There are certain pitfalls in making a game about a character who's silent not because of RPG conventions, but because they're literally incapable of speech. When Ness, Crono or the Dragon Quest VIII guy talks to an NPC and the NPC immediately knows what they're on about, we just assume that they said something. It isn't a big deal; their muteness isn't a stated character trait. When your character is literally mute, you have to think about how they're communicating with the people who talk to them. Imogen mostly nods, shakes her head and points, which is a good start but you'd still think she'd have a lot of trouble being understood. Oddly, she doesn't. The D-Mod never outright has a character know something they couldn't possibly know without Imogen speaking to them (or writing something down - given that it's established that Calboran girls are taught to write, why doesn't she?), but Michael does deserve an "All-time Charades Champion" medal for getting "there's something that will help you with your mouth up on the cliffs" from Imogen pointing to her mouth and then toward cliffs that he can't even see because they're indoors. It would have made more sense if she had to go a bit further to get things across. This isn't a huge issue, but it did bug me a little bit.

A bigger problem is all of the talking Imogen does in this D-Mod. She says she doesn't have a map when you press the map button. She says "Yum!" when she eats food. She tells the save machine to die when she hits it, explains megapotions when she picks them up, and counts her gold out loud.
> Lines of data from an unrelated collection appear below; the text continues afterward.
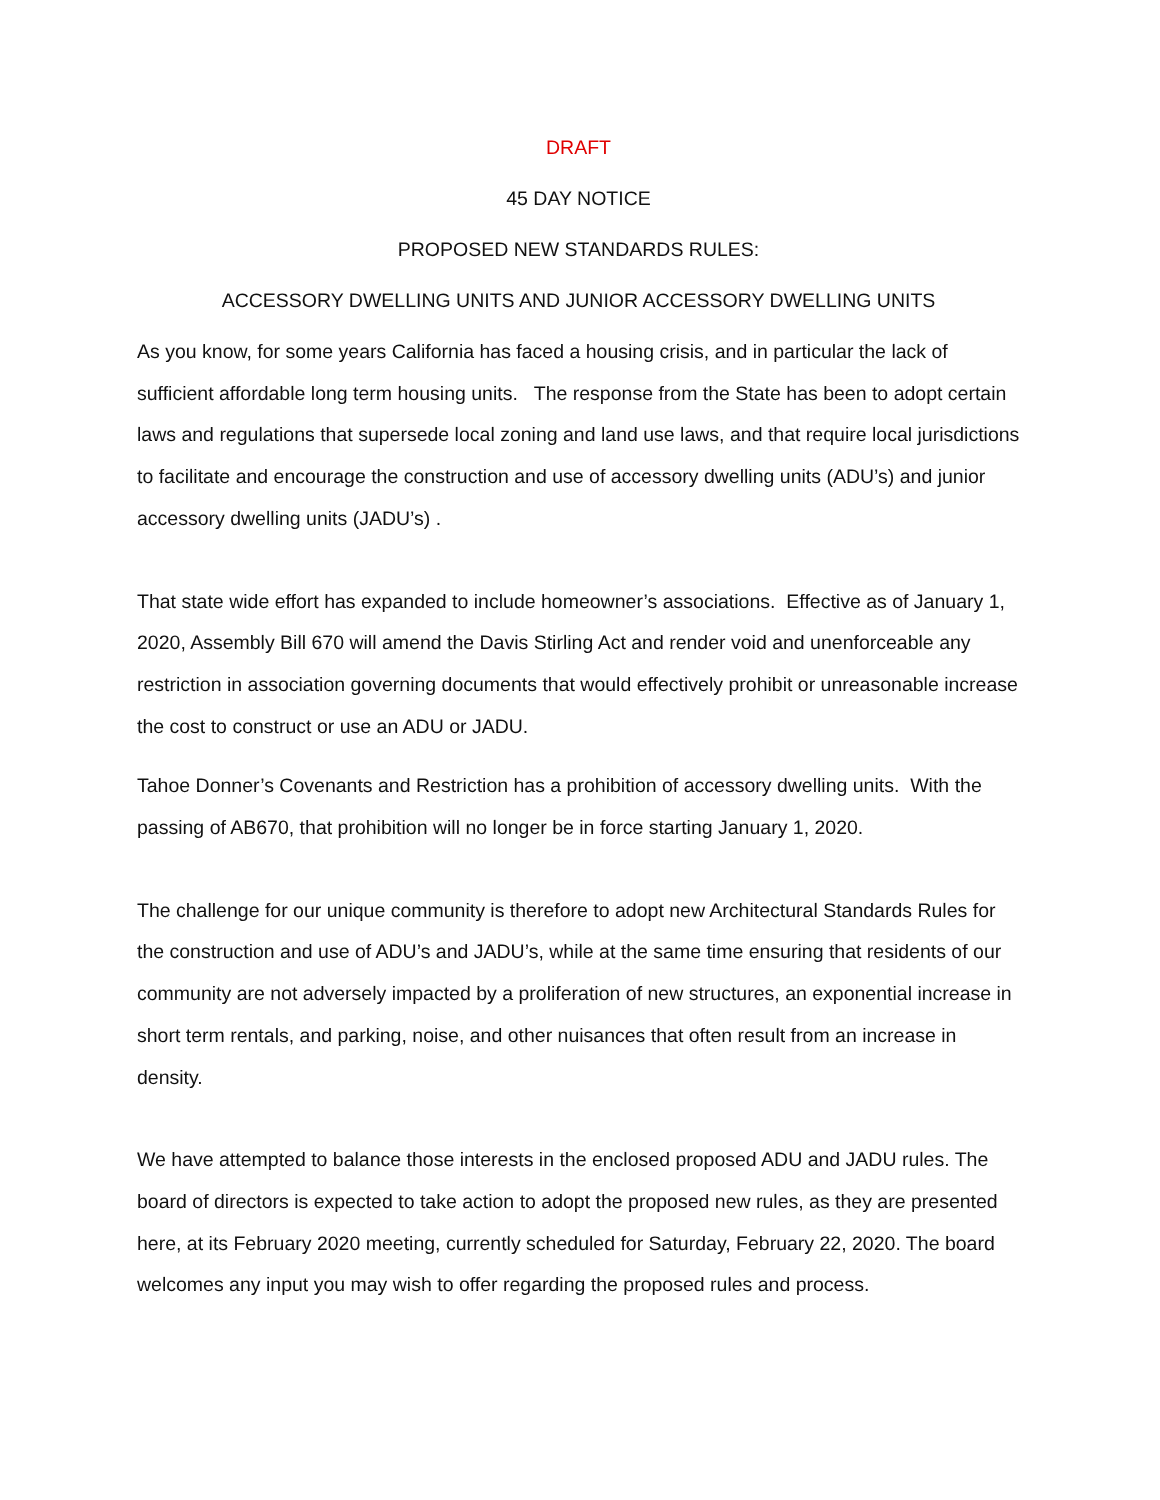DRAFT
45 DAY NOTICE
PROPOSED NEW STANDARDS RULES:
ACCESSORY DWELLING UNITS AND JUNIOR ACCESSORY DWELLING UNITS
As you know, for some years California has faced a housing crisis, and in particular the lack of sufficient affordable long term housing units. The response from the State has been to adopt certain laws and regulations that supersede local zoning and land use laws, and that require local jurisdictions to facilitate and encourage the construction and use of accessory dwelling units (ADU’s) and junior accessory dwelling units (JADU’s) .
That state wide effort has expanded to include homeowner’s associations. Effective as of January 1, 2020, Assembly Bill 670 will amend the Davis Stirling Act and render void and unenforceable any restriction in association governing documents that would effectively prohibit or unreasonable increase the cost to construct or use an ADU or JADU.
Tahoe Donner’s Covenants and Restriction has a prohibition of accessory dwelling units. With the passing of AB670, that prohibition will no longer be in force starting January 1, 2020.
The challenge for our unique community is therefore to adopt new Architectural Standards Rules for the construction and use of ADU’s and JADU’s, while at the same time ensuring that residents of our community are not adversely impacted by a proliferation of new structures, an exponential increase in short term rentals, and parking, noise, and other nuisances that often result from an increase in density.
We have attempted to balance those interests in the enclosed proposed ADU and JADU rules. The board of directors is expected to take action to adopt the proposed new rules, as they are presented here, at its February 2020 meeting, currently scheduled for Saturday, February 22, 2020. The board welcomes any input you may wish to offer regarding the proposed rules and process.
Dnotalk and Dnomagic have been used to change the associated default messages, but everything else is intact, something I'd probably let slide if contest rules were the only problem, but Imogen is supposed to be totally incapable of speech. As such, it takes you right out of the story to see her saying all this stuff. It would be simple enough to edit all of these cases in an update (megadog, if you need any help just ask).


This is the only thing she can say any time she wants. That'd almost be worse than being mute.

The map is quite good. There isn't a lot of decoration, but the screens don't look too plain thanks to good use of tiles. Visually, everything makes sense. The map doesn't have the boxy or tunnel-like shapes that plague so many D-Mods, and the clifftop path is layered over the town below in such a way that the whole "world" makes sense and looks good as a unit. Megadog avoids common errors in his debut release such as bad tiling and hardness and depth dot problems. All 60 screens allowed by the contest rules are used. It's a nice little map.

Imogen ultimately finds Lilith (boy, she didn't get far in the years since her "procedure"), and Lilith has found a magic flower that can cure her injury. Unfortunately, she used it up right before Imogen got there! Poor Imogen is left silent at the end of this D-Mod. Actually, the last thing Imogen and Lilith do is buy a house. You have to pay for it, but you'll probably have enough money already unless you bought the throwing axe, which you don't need. The ending is a little abrupt as the author ran out of time and screens. I think it would have been slightly better to end right after the sisters meet or maybe right after they get back to town; having to go buy a house doesn't add much when that's the end of the D-Mod. The reunion is a strong story event to end on.


Way to hog the magic flowers, sis.

"Silence" is a solid effort for a first time author with a unique story for a D-Mod and a well-built map. The author is apparently working on a patch that should hopefully fix the issues I ran into, so it should be a pretty nice little D-Mod once it's all done.